### WHAT THIS TASK INVOLVES
Select each line in the items below that contains the string "resources" and copy those lines out.

━━━━━ RAW DATA ━━━━━

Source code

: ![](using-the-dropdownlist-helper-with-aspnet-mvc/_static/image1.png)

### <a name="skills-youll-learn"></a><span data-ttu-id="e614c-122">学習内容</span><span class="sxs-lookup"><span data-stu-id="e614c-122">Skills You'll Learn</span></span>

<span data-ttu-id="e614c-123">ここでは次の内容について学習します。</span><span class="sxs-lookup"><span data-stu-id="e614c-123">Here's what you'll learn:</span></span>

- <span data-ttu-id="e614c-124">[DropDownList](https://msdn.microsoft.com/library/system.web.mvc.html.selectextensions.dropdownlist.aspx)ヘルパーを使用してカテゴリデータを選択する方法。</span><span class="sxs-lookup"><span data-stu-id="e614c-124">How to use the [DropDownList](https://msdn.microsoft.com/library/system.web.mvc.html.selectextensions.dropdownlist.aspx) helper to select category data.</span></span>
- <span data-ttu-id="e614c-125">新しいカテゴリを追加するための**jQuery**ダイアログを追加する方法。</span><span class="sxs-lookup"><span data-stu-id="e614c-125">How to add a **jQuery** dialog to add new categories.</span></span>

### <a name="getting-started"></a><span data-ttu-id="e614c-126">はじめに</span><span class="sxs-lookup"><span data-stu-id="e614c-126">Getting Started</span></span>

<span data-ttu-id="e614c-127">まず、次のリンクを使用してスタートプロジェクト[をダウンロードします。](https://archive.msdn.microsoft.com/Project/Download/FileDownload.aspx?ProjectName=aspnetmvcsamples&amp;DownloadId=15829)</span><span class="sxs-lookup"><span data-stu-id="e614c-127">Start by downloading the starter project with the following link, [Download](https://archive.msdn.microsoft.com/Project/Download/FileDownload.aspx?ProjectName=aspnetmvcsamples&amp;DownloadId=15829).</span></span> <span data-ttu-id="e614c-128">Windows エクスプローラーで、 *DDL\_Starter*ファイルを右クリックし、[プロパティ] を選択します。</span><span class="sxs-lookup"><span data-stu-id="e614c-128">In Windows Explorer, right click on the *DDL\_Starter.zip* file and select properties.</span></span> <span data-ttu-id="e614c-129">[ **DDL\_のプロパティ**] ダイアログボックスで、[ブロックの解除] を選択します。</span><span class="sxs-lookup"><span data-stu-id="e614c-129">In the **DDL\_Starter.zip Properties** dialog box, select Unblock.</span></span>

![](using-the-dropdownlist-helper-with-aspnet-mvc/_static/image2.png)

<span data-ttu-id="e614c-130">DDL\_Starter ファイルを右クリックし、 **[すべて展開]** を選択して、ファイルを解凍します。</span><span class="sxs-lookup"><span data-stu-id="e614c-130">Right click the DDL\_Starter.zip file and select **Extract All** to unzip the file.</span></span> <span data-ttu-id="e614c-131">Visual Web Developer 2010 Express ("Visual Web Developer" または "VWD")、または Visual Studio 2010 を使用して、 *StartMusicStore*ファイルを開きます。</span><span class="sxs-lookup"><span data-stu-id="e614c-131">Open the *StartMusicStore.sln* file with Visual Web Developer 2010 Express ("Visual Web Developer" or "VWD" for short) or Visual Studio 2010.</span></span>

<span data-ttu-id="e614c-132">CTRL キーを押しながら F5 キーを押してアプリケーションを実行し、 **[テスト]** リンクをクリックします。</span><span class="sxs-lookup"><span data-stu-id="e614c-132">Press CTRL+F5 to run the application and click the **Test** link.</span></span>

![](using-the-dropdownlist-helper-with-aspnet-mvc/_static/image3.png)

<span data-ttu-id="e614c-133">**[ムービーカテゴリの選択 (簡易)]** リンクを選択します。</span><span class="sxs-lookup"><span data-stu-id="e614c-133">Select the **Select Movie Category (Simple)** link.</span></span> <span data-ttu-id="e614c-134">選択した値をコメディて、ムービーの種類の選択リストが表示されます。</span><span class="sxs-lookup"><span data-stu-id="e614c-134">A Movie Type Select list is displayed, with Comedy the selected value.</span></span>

━━━━━
━━━━━ RAW DATA ━━━━━

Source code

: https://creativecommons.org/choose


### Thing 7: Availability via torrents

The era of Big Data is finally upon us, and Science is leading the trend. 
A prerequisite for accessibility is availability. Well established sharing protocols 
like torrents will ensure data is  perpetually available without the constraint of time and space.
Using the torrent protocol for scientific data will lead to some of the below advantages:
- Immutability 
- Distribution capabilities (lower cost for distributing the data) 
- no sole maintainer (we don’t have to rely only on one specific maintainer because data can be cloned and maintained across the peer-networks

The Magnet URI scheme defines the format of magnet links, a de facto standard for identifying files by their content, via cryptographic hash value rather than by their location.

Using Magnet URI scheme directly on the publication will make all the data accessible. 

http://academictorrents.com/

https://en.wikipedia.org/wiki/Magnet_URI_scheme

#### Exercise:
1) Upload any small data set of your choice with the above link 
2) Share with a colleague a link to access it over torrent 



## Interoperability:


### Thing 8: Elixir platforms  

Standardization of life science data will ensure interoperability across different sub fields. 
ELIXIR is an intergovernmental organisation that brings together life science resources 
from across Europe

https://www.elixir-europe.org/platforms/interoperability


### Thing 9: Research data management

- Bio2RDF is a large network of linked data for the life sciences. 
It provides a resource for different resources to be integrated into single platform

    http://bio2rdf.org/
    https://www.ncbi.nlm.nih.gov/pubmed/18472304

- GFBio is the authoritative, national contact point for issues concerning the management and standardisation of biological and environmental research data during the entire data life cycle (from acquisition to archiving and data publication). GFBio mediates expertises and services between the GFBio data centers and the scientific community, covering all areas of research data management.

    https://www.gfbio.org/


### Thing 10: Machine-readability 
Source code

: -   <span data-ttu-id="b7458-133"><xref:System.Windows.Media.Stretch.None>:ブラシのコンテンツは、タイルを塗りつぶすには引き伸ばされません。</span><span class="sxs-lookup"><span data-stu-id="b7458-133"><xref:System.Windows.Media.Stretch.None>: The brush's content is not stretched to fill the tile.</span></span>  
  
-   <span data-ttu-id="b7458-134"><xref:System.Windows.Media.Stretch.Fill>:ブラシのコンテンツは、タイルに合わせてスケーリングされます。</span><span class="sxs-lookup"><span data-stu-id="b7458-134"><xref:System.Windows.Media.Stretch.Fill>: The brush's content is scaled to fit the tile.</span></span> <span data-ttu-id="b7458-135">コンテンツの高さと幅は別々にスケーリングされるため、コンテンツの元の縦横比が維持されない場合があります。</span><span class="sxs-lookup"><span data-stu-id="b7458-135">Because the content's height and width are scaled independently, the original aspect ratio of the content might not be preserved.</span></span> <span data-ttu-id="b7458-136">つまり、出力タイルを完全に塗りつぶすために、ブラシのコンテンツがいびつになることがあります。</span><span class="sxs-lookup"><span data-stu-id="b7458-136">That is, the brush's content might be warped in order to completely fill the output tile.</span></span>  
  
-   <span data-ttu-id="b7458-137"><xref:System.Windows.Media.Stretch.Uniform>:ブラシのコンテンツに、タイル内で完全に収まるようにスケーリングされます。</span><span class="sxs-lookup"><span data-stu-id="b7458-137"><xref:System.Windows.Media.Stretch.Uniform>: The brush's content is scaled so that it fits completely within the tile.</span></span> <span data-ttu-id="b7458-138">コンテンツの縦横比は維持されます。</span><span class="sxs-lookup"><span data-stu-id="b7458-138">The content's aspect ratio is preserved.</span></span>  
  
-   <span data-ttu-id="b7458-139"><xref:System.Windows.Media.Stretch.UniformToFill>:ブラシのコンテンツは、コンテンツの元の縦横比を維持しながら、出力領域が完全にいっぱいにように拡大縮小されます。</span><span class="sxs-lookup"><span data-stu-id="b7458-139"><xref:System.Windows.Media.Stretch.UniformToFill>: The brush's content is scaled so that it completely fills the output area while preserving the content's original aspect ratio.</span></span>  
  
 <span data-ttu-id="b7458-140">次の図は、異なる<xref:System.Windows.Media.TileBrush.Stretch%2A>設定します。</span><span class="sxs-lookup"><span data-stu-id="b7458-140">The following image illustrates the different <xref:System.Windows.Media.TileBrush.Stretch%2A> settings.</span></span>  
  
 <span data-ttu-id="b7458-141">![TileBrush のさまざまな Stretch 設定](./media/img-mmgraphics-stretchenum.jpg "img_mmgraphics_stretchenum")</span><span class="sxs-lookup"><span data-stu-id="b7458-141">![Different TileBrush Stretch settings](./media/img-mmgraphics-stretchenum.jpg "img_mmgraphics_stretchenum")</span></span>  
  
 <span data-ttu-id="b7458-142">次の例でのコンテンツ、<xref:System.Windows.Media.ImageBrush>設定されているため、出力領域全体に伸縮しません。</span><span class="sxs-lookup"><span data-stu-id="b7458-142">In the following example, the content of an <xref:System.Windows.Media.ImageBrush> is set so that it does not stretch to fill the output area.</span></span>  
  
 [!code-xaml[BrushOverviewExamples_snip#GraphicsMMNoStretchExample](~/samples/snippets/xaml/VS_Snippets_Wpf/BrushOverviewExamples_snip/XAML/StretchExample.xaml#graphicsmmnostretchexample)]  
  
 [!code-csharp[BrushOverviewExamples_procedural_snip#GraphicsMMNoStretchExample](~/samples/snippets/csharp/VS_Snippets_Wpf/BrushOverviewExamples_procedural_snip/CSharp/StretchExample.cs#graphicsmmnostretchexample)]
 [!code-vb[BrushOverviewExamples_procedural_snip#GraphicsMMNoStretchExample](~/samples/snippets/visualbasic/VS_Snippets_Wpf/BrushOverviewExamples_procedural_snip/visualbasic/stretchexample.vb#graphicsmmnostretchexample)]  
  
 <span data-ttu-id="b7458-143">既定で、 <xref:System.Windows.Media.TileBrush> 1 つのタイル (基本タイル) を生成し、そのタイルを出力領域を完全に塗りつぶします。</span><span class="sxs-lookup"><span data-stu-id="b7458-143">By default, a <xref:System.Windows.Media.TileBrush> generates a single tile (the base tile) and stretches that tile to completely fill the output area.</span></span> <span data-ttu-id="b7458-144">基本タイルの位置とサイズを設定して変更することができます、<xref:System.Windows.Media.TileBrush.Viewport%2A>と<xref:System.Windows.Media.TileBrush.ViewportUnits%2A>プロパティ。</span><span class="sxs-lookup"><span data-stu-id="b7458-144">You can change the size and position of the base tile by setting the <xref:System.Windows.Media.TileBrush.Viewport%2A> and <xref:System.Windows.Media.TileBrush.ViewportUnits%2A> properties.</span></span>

━━━━━

### RESPONSE AREA
ELIXIR is an intergovernmental organisation that brings together life science resources 
It provides a resource for different resources to be integrated into single platform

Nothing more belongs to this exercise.